One quote I remember from our old retired school president went (to paraphrase): "There is a quote by the English actor, 'Dying (thus drama) is easy; comedy is hard.' By the same token, Drawing is easy; Color is Hard." With time, I realized just how true this was. There are so many levels and elements to color.
 
I believe that this discussion of color is tuned more to that which I would term, "color schemes", or "color harmonies", rather than the more scientific "theory" of color. The theory of the way colors behave, both alone, and in mixtures can be quite easily understood, and predicted, and I've made rather a science of that my entire adult life, as I spent 40 years in the litho trade as a color separator. That is the color theory based upon the true, primary colors, of pigment, Cyan, Magenta, and Yellow.

I enjoy painting "that which I see". However, once a few principles have been learned that govern those things that you see time, and time again (from having actually seen those things), those principles can then be applied to your own, subjects from your own imagination.

My favorite discussion is that of "What color should one paint a cast shadow?" Well, I have an interesting answer for that, based upon an almost scientific setting involving light in a darkroom. This truly answers that question, and it's not based upon intuition, nor a guess.

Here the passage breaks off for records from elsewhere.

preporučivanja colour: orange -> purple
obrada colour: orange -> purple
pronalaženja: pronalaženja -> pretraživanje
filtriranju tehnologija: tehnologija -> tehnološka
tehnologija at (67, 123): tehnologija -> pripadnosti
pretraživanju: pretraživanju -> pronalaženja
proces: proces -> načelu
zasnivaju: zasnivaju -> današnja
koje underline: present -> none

The color of any cast shadow should be painted the color that is the color of the complement of that of the light source. For this, one must have the knowledge of the true primary colors of pigment, and their complements. For example, Red is the complement of Cyan--not Green.
I can prove that statement I made about the color of cast shadows by having you set up a couple of simple tests. If you would like more information regarding my observation, I will be glad to discuss further. (I find that most artist truly aren't much interested, actually, and would rather "wing it".":cool:)
 
Some people can have intuition and get it "right" without knowing. There's some saying about a broken clock being correct at least twice a day...or something like that. :ROFLMAO:
 
Haha, yep! That is correct. Although I would rather prefer to believe that such an artist may have actually SEEN the effect, and (without understanding what caused it) painted the effect, anyway. The result is that he/she ended up being correct!
 
I would immodestly say I know a great deal about color theory. Lots of science training through my college years, professional work as a photographer and running a color darkroom, self-training in art by viewing constantly, even growing up in a family of painters and working in our commercial painting company, etc.

Sometimes I'm consciously choosing colors based on the classics of various complimentary and analogous color schemes. I certainly am a great fan of saturated color and in the artwork of others unnatural color. But even muted color schemes catch my eye. I would simply say that I'm more sensitive to color than to line or value.

But in truth, when approaching a painting I never seem to work that way. Since I'm mostly painting from life alla prima en plein air, I'm starting with what I think I see in the areas of interest and working outward from there.

In pastel I never work the way I see some instructors/artists famous on YouTube do, that is, I don't lay out a color palette in advance.

But there are times when I do think about whether I want a heavily saturated piece or a muted piece.